How to Qualify For Multifamily Loans
When you purchase a duplex or a home with multiple units, you have many financing options available to you. One of these, naturally, is a traditional mortgage. However, because you’re planning to live in this house as well as rent out the other units, your choices go beyond the ones to which you’re accustomed. In your situation, you can also qualify for multifamily loans from the Federal Housing Administration and Veterans Affairs. The big question, then, is how to qualify for these different types of funding.
Federal Housing Administration
In order to qualify for a multifamily loan from the FHA, typically you need to prove that you have a sound financial history. Lenders may ask to see past tax returns and your credit history to see that you have a stable source of income and pay your bills on time, as these factors will indicate that you’re a lower investing risk. Occasionally, the FHA considers loan applicants who are still paying on bankruptcies or who have filed for bankruptcy within the past few years. In these cases, you usually are still required to meet their financial guidelines and demonstrate both your newly founded credit history and job stability.
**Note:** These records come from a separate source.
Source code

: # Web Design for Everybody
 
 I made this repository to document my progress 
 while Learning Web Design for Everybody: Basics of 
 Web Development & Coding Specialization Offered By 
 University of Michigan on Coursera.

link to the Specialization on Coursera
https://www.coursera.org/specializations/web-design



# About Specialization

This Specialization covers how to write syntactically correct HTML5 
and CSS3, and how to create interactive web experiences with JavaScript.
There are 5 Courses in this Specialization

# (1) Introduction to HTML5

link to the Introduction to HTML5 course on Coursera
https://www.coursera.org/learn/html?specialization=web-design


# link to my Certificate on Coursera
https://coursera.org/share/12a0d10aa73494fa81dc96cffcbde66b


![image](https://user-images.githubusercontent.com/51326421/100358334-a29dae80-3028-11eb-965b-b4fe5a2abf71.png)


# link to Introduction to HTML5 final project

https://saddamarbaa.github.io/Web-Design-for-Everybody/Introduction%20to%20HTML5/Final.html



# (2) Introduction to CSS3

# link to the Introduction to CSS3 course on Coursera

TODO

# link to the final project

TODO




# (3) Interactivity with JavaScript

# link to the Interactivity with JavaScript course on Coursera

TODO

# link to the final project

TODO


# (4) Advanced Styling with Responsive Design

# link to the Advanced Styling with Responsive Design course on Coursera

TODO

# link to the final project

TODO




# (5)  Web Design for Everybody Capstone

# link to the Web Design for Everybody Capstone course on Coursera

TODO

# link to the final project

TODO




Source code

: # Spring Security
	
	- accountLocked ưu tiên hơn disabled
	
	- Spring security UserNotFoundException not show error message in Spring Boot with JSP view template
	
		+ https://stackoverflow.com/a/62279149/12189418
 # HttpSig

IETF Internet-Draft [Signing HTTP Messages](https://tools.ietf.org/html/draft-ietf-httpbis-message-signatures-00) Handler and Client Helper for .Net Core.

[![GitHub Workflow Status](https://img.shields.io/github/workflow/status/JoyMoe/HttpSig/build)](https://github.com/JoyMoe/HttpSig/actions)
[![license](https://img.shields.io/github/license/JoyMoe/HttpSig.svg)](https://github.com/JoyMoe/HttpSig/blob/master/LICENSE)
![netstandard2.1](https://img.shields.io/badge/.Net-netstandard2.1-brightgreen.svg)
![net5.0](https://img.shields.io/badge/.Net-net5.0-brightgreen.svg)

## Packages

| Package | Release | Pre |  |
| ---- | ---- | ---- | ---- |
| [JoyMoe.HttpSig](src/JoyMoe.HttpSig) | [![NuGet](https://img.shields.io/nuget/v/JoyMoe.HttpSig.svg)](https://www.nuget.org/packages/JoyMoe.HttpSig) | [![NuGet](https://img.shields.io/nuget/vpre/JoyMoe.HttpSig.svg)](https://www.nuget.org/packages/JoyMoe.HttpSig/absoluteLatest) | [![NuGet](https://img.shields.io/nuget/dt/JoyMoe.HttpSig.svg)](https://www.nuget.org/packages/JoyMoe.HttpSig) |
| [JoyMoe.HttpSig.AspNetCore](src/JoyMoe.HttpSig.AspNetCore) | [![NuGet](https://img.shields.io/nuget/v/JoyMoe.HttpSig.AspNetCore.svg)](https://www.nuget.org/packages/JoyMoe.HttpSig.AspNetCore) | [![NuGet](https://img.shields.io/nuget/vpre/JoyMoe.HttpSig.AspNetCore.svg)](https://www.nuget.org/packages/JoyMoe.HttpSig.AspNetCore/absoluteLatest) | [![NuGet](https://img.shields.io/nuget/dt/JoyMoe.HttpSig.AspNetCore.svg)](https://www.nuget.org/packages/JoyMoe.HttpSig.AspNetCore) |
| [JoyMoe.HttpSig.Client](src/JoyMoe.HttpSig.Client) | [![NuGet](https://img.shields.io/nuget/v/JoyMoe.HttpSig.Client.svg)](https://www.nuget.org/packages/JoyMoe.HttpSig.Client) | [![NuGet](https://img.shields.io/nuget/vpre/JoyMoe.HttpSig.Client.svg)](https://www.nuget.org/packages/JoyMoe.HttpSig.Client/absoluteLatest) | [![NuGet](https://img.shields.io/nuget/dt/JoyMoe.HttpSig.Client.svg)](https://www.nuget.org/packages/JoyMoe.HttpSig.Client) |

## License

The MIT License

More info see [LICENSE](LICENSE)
The amount of money you can qualify for depends on what state and county you live in; regardless of location, the typical down payment is 3.5%, making FHA loans appealing to many.
If you’re a veteran, you may choose to obtain a loan from the VA. Those who wish to qualify for a VA loan must first receive an eligibility certificate. This certificate explains your military service and is usually submitted online at the beginning of the application process. VA multifamily loans are about the least expensive kind of loan you will encounter but they do still come with a funding fee that you pay once up front. The amount of this fee depends on how much you choose as a down payment. VA loans do not actually require a down payment; however, you may choose to pay one because it would bring down the cost of the funding fee. A 10% down payment, for example, means you would pay a funding fee of 1.25% of your borrowed amount. As with traditional loans, you still are required to show that your job brings in enough money to pay the loan back, and your credit score is taken into account as well.
When it comes to multifamily loans, your options are numerous. Your choice depends on which route is the best one for you. Look into all of your choices before you make a decision so that you can decide with as much information as possible.